Mais comment lutter contre un phénomène aussi diffus ? Pour les organisatrices, la réponse passe par une déconstruction des préjugés et une réappropriation des outils. « Le féminisme n’est pas une lutte contre les hommes, mais une démarche d’inclusion sociale », a tenu à préciser Princilia Masengu, rappelant que l’objectif ultime est une société de complémentarité. Cette vision a été partagée et amplifiée par les nombreux partenaires de l’événement, dont le Goethe-Institut, le ministère du Genre, ONU Femmes et la MONUSCO. Winnie Litote, représentante des Nations unies, a appelé à une mobilisation collective : « Le moment est venu de briser le cycle des inégalités et d’unir nos forces pour construire un avenir numérique fondé sur l’égalité des genres ».
Les témoignages et les analyses présentées lors des panels ont peint un tableau sombre des conséquences de la violence digitale.
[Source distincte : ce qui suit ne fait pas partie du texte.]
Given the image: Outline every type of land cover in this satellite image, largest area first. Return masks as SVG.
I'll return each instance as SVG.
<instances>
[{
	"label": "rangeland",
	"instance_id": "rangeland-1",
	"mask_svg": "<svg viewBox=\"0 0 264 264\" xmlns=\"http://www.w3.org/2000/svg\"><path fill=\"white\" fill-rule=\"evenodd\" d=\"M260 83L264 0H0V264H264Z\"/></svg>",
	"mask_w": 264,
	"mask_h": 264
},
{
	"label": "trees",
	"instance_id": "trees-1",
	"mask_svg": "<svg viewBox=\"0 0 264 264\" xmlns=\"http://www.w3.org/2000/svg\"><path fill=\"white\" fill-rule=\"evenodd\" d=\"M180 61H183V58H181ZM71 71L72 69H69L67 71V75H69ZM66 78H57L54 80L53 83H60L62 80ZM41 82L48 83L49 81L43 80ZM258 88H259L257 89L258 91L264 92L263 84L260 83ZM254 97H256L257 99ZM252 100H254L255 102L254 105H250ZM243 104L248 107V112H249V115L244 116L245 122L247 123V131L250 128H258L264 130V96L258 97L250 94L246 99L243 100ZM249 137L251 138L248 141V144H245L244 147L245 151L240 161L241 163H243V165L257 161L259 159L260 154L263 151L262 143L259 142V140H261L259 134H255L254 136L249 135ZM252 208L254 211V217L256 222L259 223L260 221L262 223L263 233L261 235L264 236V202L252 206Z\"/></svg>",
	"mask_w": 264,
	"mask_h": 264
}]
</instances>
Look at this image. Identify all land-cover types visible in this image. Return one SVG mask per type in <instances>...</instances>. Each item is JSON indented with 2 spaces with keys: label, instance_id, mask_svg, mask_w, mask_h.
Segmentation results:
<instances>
Irène Kotoba, représentante de l’UNFPA, a mis en garde contre un enchaînement pervers. « La violence en ligne a des répercussions psychologiques graves et se prolonge souvent dans la vie réelle, notamment par le harcèlement de rue, les agressions physiques et sexuelles », a-t-elle alerté. Perte d’emploi, marginalisation politique, auto-censure… Les séquelles sont multiples et entravent directement l’autonomisation femmes numérique. Comment, en effet, prétendre à une participation citoyenne pleine et entière lorsque chaque publication sur les réseaux sociaux expose à une avalanche de haine ?
L’exposition qui accompagnait les débats a offert un autre angle, plus artistique, pour saisir ces enjeux. À travers des installations, des photographies et des œuvres multimédias, des artistes, majoritairement des femmes, ont traduit en images leur vécu et leurs combats dans l’univers digital. Cette dimension créative a rappelé que le numérique est aussi un espace de résistance, de narration et de reconstruction identitaire à conquérir.
Alors, que retenir de ces deux jours de réflexion intense ? D’abord, la prise de conscience que le combat pour les droits des femmes s’est déplacé sur un nouveau front, moins visible mais tout aussi dangereux. Ensuite, la nécessité impérieuse d’une réponse multiforme : légale, avec l’adoption de politiques efficaces ; éducative, par la formation aux bons usages du web ; et médiatique, pour vulgariser une lutte qui concerne toute la société. Le féminisme numérique RDC, porté par des mouvements comme Biso Basi Telema, se pose ainsi en rempart contre la toxicité en ligne et en fer de lance pour une véritable inclusion. La route est longue, mais comme le clame le mouvement, la lutte continue. Jusqu’à ce que l’écran devienne, enfin, un miroir de l’égalité et non un amplificateur des pires préjugés.